AVAILABLE RECORDS —
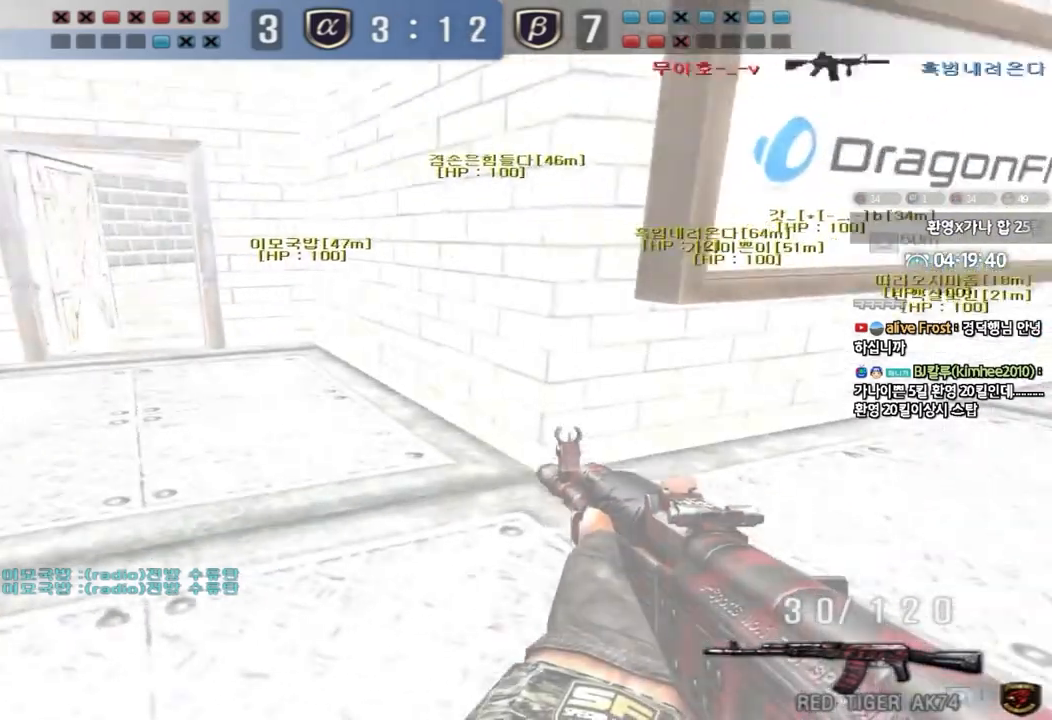
{"keys": ["d", "shift", "w"]}
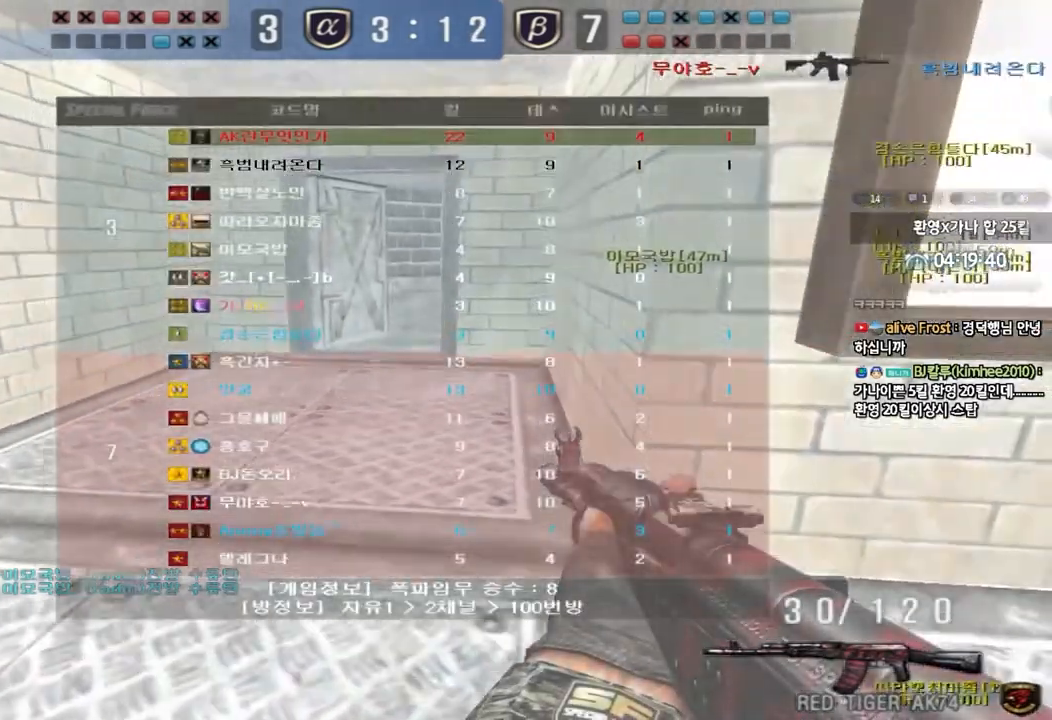
{"keys": ["d", "s", "shift", "tab"], "events": [[133, "tab", "down"], [217, "w", "up"], [500, "s", "down"]]}
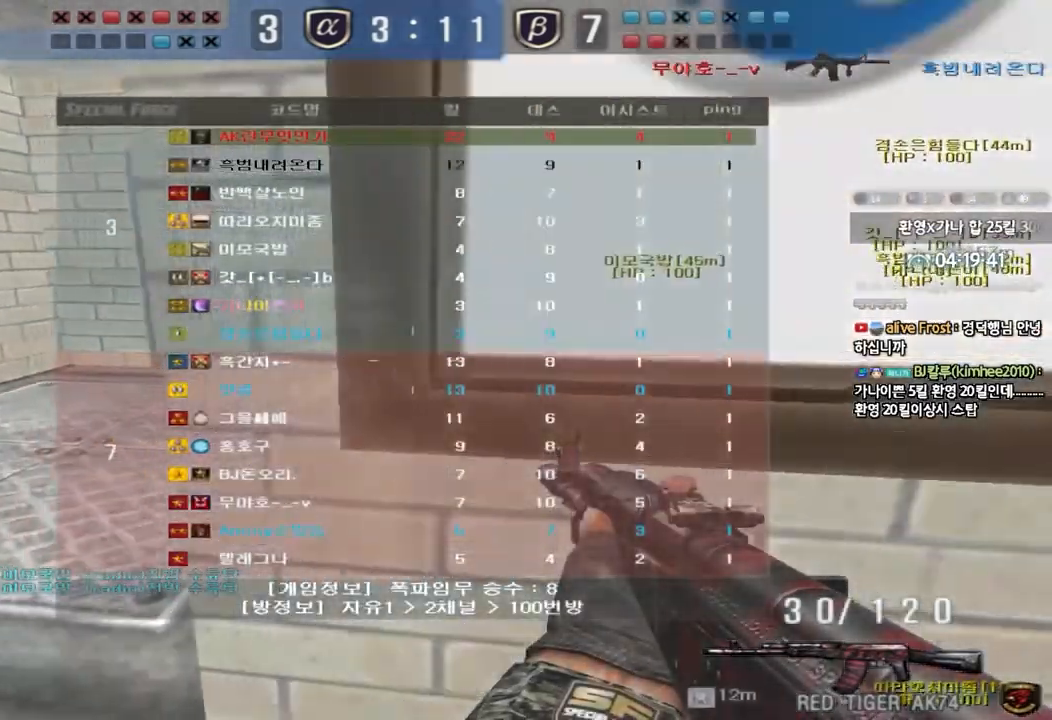
{"keys": ["shift"], "events": [[233, "d", "up"], [250, "s", "up"], [433, "tab", "up"]]}
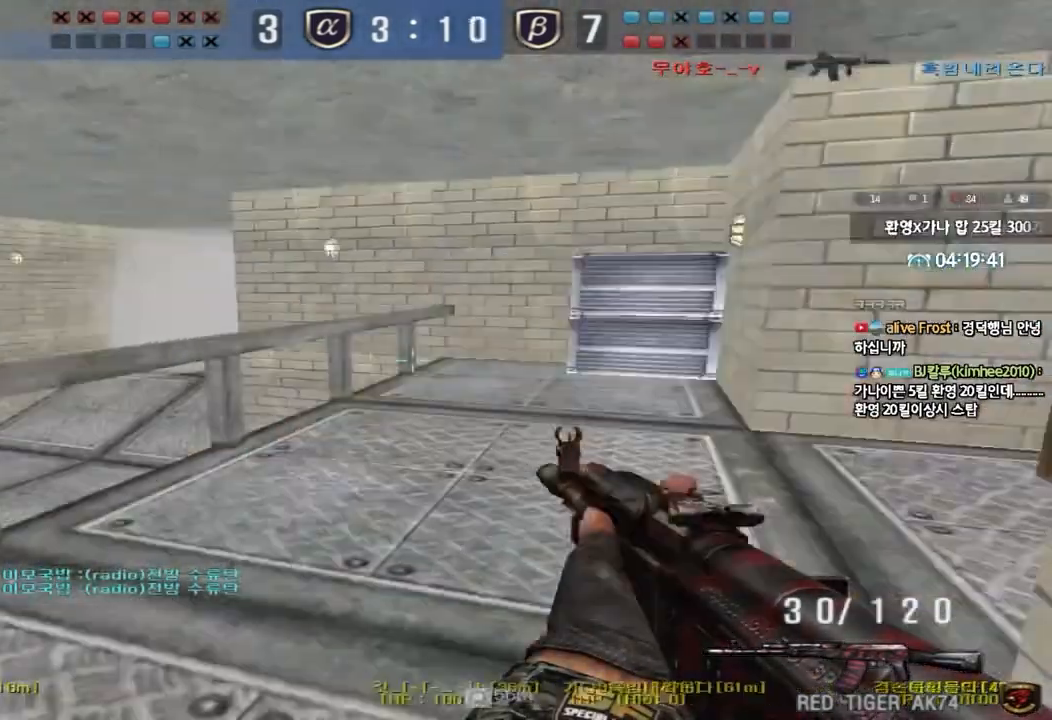
{"keys": ["shift", "w"], "events": [[17, "d", "down"], [33, "w", "down"], [267, "d", "up"]]}
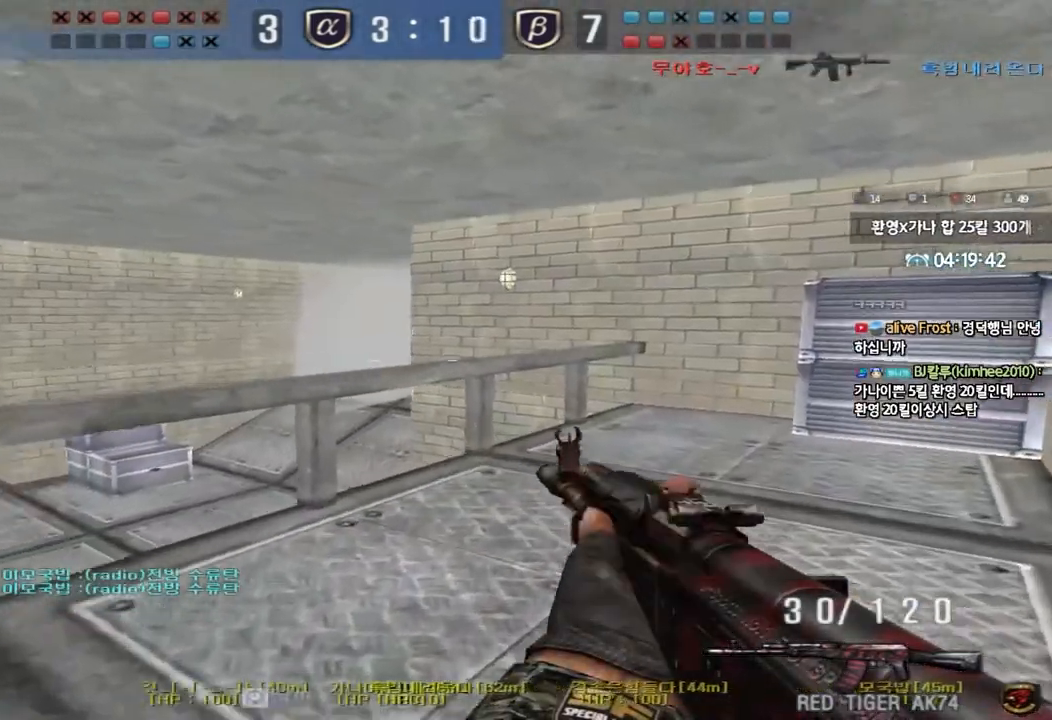
{"keys": ["shift", "w"], "events": []}
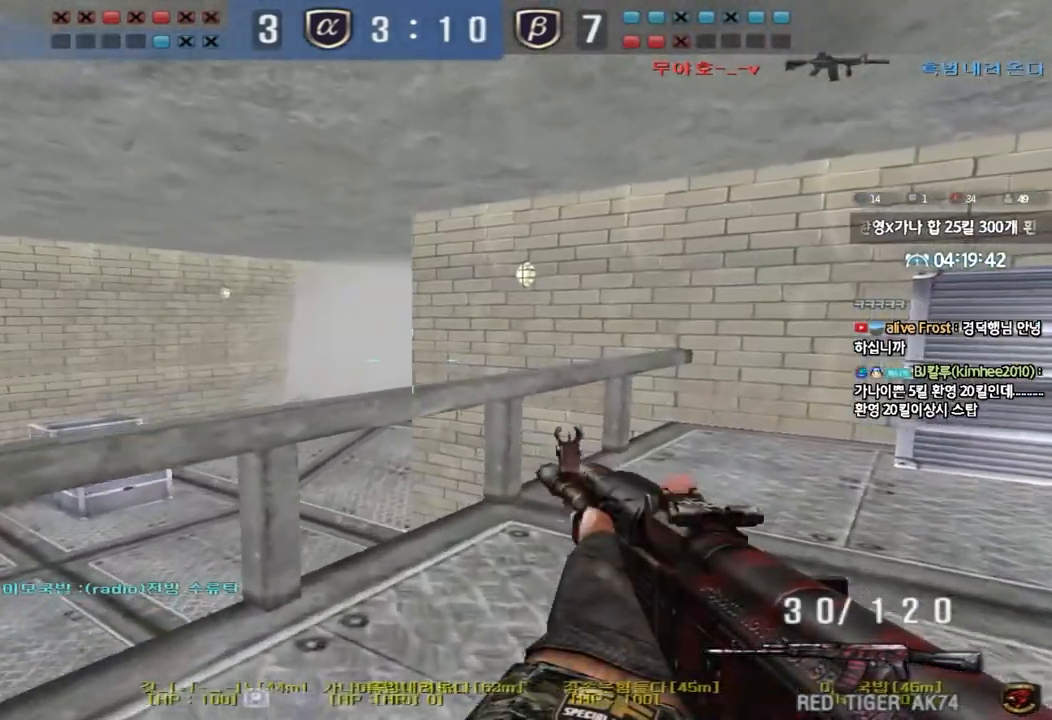
{"keys": ["shift", "w"], "events": [[367, "d", "down"], [483, "d", "up"]]}
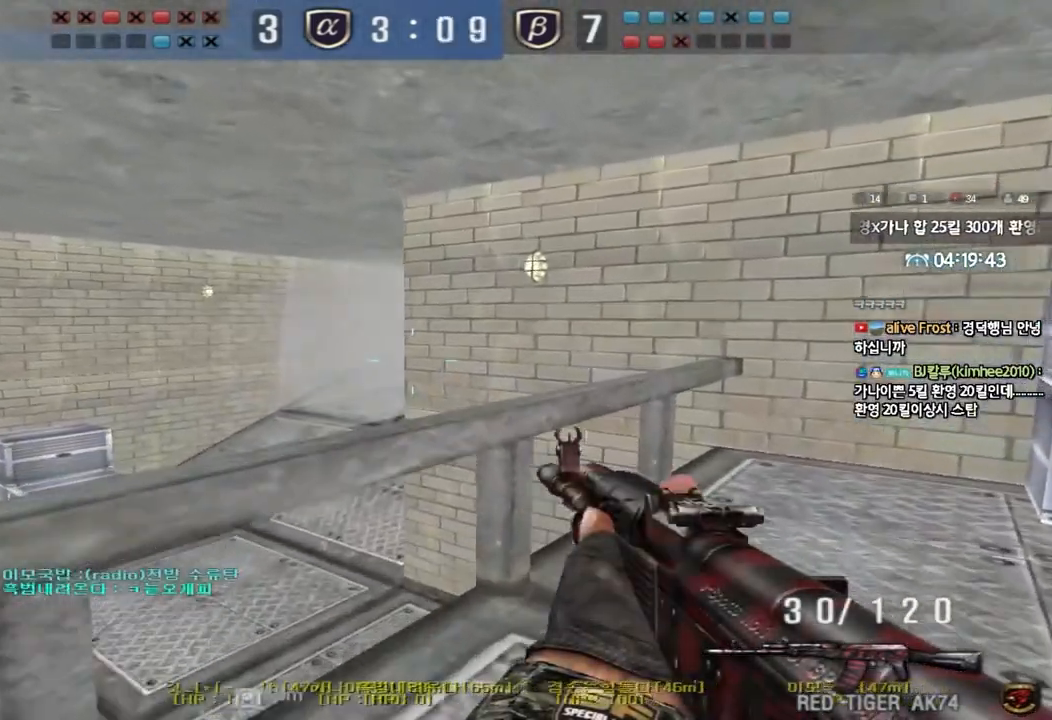
{"keys": ["shift", "w"], "events": []}
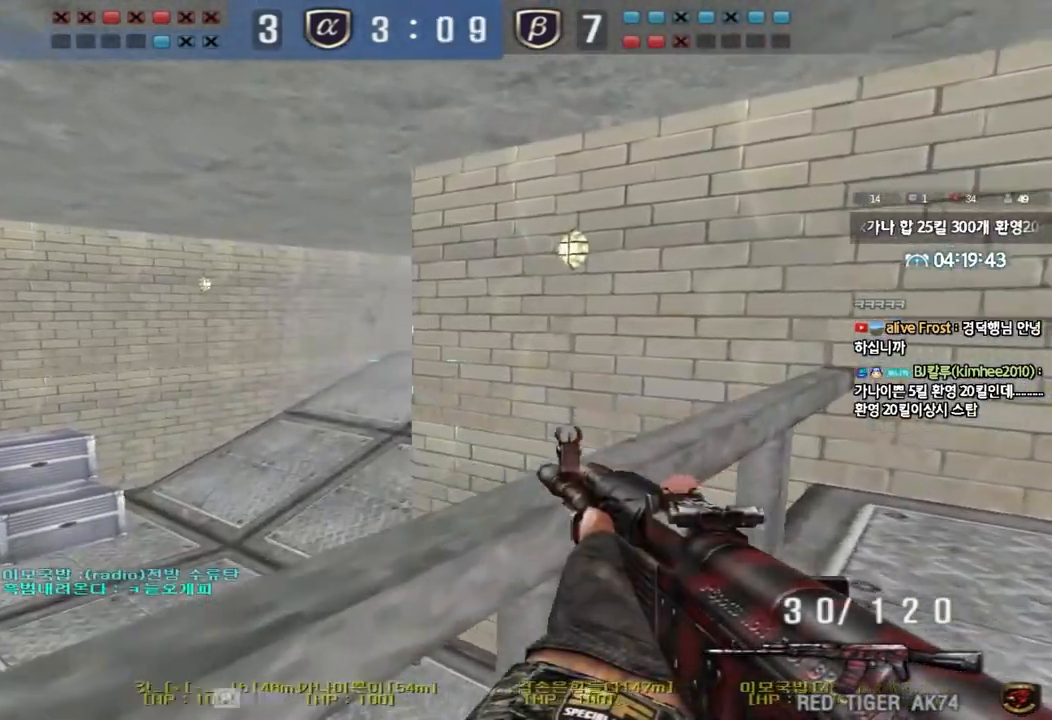
{"keys": ["shift"], "events": [[117, "w", "up"], [383, "a", "down"], [483, "a", "up"]]}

WORK TASK — Reproduce the entries above exactly, without images.

THE ANSWER —
{"keys": ["d", "shift", "w"]}
{"keys": ["d", "s", "shift", "tab"], "events": [[133, "tab", "down"], [217, "w", "up"], [500, "s", "down"]]}
{"keys": ["shift"], "events": [[233, "d", "up"], [250, "s", "up"], [433, "tab", "up"]]}
{"keys": ["shift", "w"], "events": [[17, "d", "down"], [33, "w", "down"], [267, "d", "up"]]}
{"keys": ["shift", "w"], "events": []}
{"keys": ["shift", "w"], "events": [[367, "d", "down"], [483, "d", "up"]]}
{"keys": ["shift", "w"], "events": []}
{"keys": ["shift"], "events": [[117, "w", "up"], [383, "a", "down"], [483, "a", "up"]]}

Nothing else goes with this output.